The entries below need to be transcribed exactly, without their images.

Pictures paired with source code:
+---+
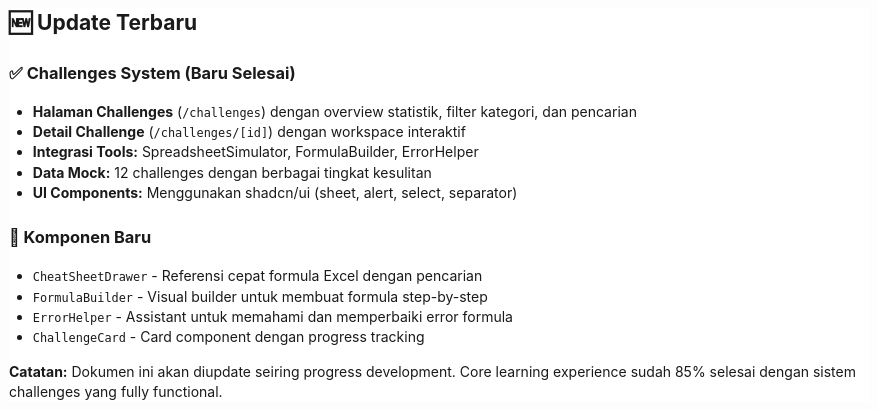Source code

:
## 🆕 Update Terbaru

### ✅ Challenges System (Baru Selesai)
- **Halaman Challenges** (`/challenges`) dengan overview statistik, filter kategori, dan pencarian
- **Detail Challenge** (`/challenges/[id]`) dengan workspace interaktif
- **Integrasi Tools:** SpreadsheetSimulator, FormulaBuilder, ErrorHelper
- **Data Mock:** 12 challenges dengan berbagai tingkat kesulitan
- **UI Components:** Menggunakan shadcn/ui (sheet, alert, select, separator)

### 🔧 Komponen Baru
- `CheatSheetDrawer` - Referensi cepat formula Excel dengan pencarian
- `FormulaBuilder` - Visual builder untuk membuat formula step-by-step
- `ErrorHelper` - Assistant untuk memahami dan memperbaiki error formula
- `ChallengeCard` - Card component dengan progress tracking

**Catatan:** Dokumen ini akan diupdate seiring progress development. Core learning experience sudah 85% selesai dengan sistem challenges yang fully functional.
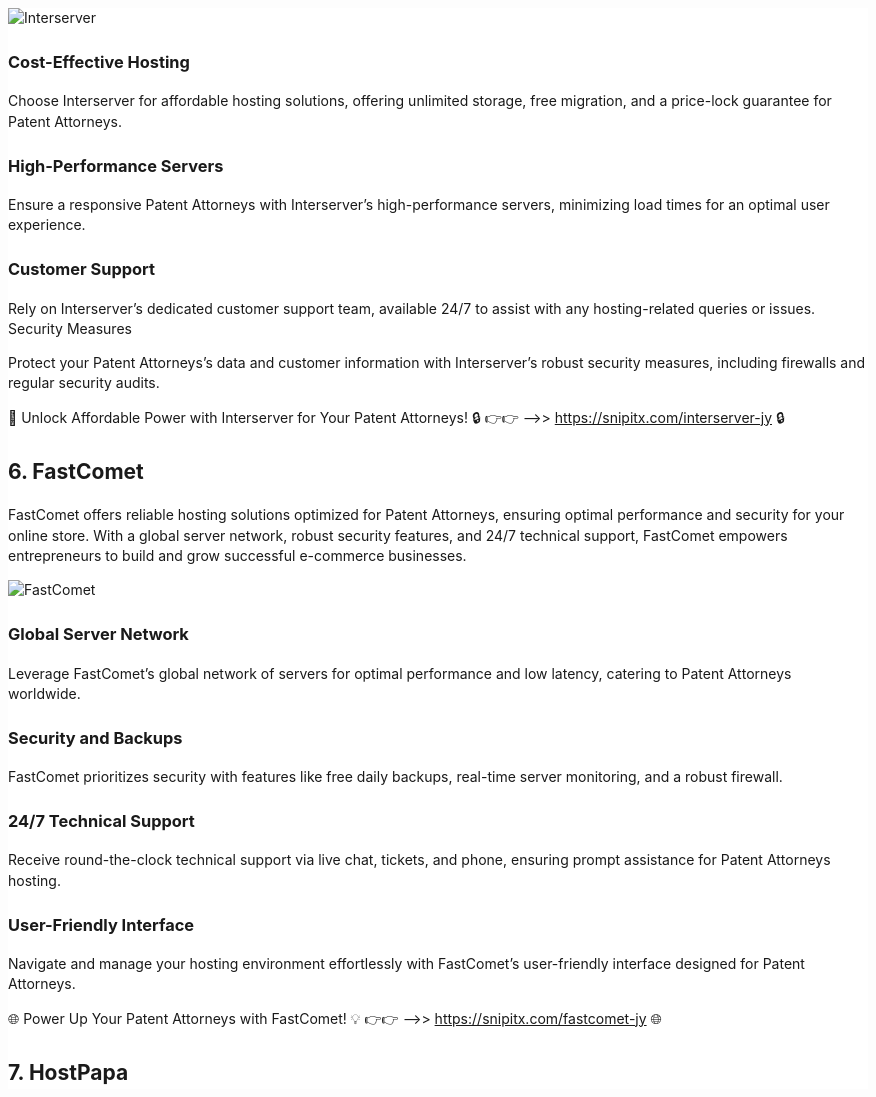 ![Interserver](https://i.imgur.com/OM5dOEW.jpeg "Interserver Hosting")

### Cost-Effective Hosting
Choose Interserver for affordable hosting solutions, offering unlimited storage, free migration, and a price-lock guarantee for Patent Attorneys.

### High-Performance Servers
Ensure a responsive Patent Attorneys with Interserver’s high-performance servers, minimizing load times for an optimal user experience.

### Customer Support
Rely on Interserver’s dedicated customer support team, available 24/7 to assist with any hosting-related queries or issues.
Security Measures

Protect your Patent Attorneys’s data and customer information with Interserver’s robust security measures, including firewalls and regular security audits.

💸 Unlock Affordable Power with Interserver for Your Patent Attorneys! 🔒
👉👉 -->> https://snipitx.com/interserver-jy 🔒

## 6. FastComet

FastComet offers reliable hosting solutions optimized for Patent Attorneys, ensuring optimal performance and security for your online store. With a global server network, robust security features, and 24/7 technical support, FastComet empowers entrepreneurs to build and grow successful e-commerce businesses.

![FastComet](https://i.imgur.com/7qgXuWp.png "FastComet Hosting")

### Global Server Network
Leverage FastComet’s global network of servers for optimal performance and low latency, catering to Patent Attorneys worldwide.

### Security and Backups
FastComet prioritizes security with features like free daily backups, real-time server monitoring, and a robust firewall.

### 24/7 Technical Support
Receive round-the-clock technical support via live chat, tickets, and phone, ensuring prompt assistance for Patent Attorneys hosting.

### User-Friendly Interface
Navigate and manage your hosting environment effortlessly with FastComet’s user-friendly interface designed for Patent Attorneys.

🌐 Power Up Your Patent Attorneys with FastComet! 💡
👉👉 -->> https://snipitx.com/fastcomet-jy 🌐

## 7. HostPapa
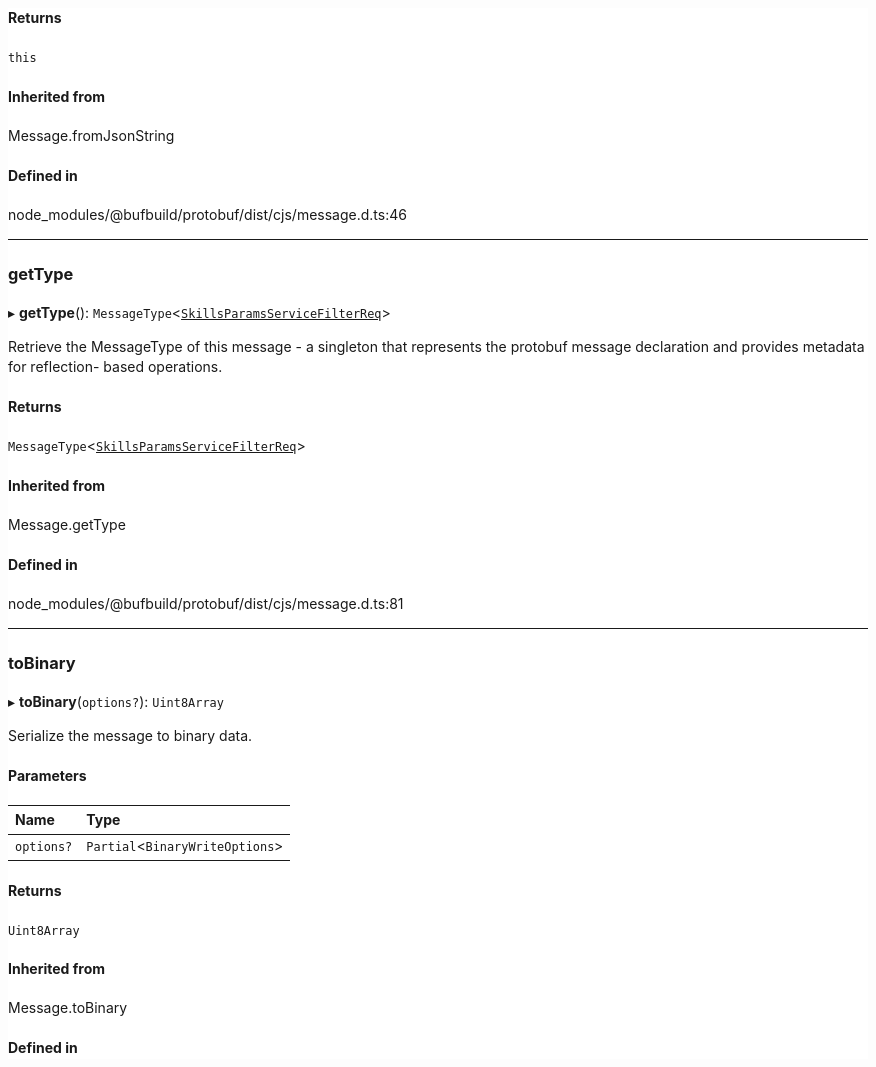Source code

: #### Returns

`this`

#### Inherited from

Message.fromJsonString

#### Defined in

node_modules/@bufbuild/protobuf/dist/cjs/message.d.ts:46

___

### getType

▸ **getType**(): `MessageType`\<[`SkillsParamsServiceFilterReq`](SkillsParamsServiceFilterReq.md)\>

Retrieve the MessageType of this message - a singleton that represents
the protobuf message declaration and provides metadata for reflection-
based operations.

#### Returns

`MessageType`\<[`SkillsParamsServiceFilterReq`](SkillsParamsServiceFilterReq.md)\>

#### Inherited from

Message.getType

#### Defined in

node_modules/@bufbuild/protobuf/dist/cjs/message.d.ts:81

___

### toBinary

▸ **toBinary**(`options?`): `Uint8Array`

Serialize the message to binary data.

#### Parameters

| Name | Type |
| :------ | :------ |
| `options?` | `Partial`\<`BinaryWriteOptions`\> |

#### Returns

`Uint8Array`

#### Inherited from

Message.toBinary

#### Defined in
+---+
[SOLUTION BELOW]
Source code

:
## 🆕 Update Terbaru

### ✅ Challenges System (Baru Selesai)
- **Halaman Challenges** (`/challenges`) dengan overview statistik, filter kategori, dan pencarian
- **Detail Challenge** (`/challenges/[id]`) dengan workspace interaktif
- **Integrasi Tools:** SpreadsheetSimulator, FormulaBuilder, ErrorHelper
- **Data Mock:** 12 challenges dengan berbagai tingkat kesulitan
- **UI Components:** Menggunakan shadcn/ui (sheet, alert, select, separator)

### 🔧 Komponen Baru
- `CheatSheetDrawer` - Referensi cepat formula Excel dengan pencarian
- `FormulaBuilder` - Visual builder untuk membuat formula step-by-step
- `ErrorHelper` - Assistant untuk memahami dan memperbaiki error formula
- `ChallengeCard` - Card component dengan progress tracking

**Catatan:** Dokumen ini akan diupdate seiring progress development. Core learning experience sudah 85% selesai dengan sistem challenges yang fully functional.
 ![Interserver](https://i.imgur.com/OM5dOEW.jpeg "Interserver Hosting")

### Cost-Effective Hosting
Choose Interserver for affordable hosting solutions, offering unlimited storage, free migration, and a price-lock guarantee for Patent Attorneys.

### High-Performance Servers
Ensure a responsive Patent Attorneys with Interserver’s high-performance servers, minimizing load times for an optimal user experience.

### Customer Support
Rely on Interserver’s dedicated customer support team, available 24/7 to assist with any hosting-related queries or issues.
Security Measures

Protect your Patent Attorneys’s data and customer information with Interserver’s robust security measures, including firewalls and regular security audits.

💸 Unlock Affordable Power with Interserver for Your Patent Attorneys! 🔒
👉👉 -->> https://snipitx.com/interserver-jy 🔒

## 6. FastComet

FastComet offers reliable hosting solutions optimized for Patent Attorneys, ensuring optimal performance and security for your online store. With a global server network, robust security features, and 24/7 technical support, FastComet empowers entrepreneurs to build and grow successful e-commerce businesses.

![FastComet](https://i.imgur.com/7qgXuWp.png "FastComet Hosting")

### Global Server Network
Leverage FastComet’s global network of servers for optimal performance and low latency, catering to Patent Attorneys worldwide.

### Security and Backups
FastComet prioritizes security with features like free daily backups, real-time server monitoring, and a robust firewall.

### 24/7 Technical Support
Receive round-the-clock technical support via live chat, tickets, and phone, ensuring prompt assistance for Patent Attorneys hosting.

### User-Friendly Interface
Navigate and manage your hosting environment effortlessly with FastComet’s user-friendly interface designed for Patent Attorneys.

🌐 Power Up Your Patent Attorneys with FastComet! 💡
👉👉 -->> https://snipitx.com/fastcomet-jy 🌐

## 7. HostPapa
Source code

: #### Returns

`this`

#### Inherited from

Message.fromJsonString

#### Defined in

node_modules/@bufbuild/protobuf/dist/cjs/message.d.ts:46

___

### getType

▸ **getType**(): `MessageType`\<[`SkillsParamsServiceFilterReq`](SkillsParamsServiceFilterReq.md)\>

Retrieve the MessageType of this message - a singleton that represents
the protobuf message declaration and provides metadata for reflection-
based operations.

#### Returns

`MessageType`\<[`SkillsParamsServiceFilterReq`](SkillsParamsServiceFilterReq.md)\>

#### Inherited from

Message.getType

#### Defined in

node_modules/@bufbuild/protobuf/dist/cjs/message.d.ts:81

___

### toBinary

▸ **toBinary**(`options?`): `Uint8Array`

Serialize the message to binary data.

#### Parameters

| Name | Type |
| :------ | :------ |
| `options?` | `Partial`\<`BinaryWriteOptions`\> |

#### Returns

`Uint8Array`

#### Inherited from

Message.toBinary

#### Defined in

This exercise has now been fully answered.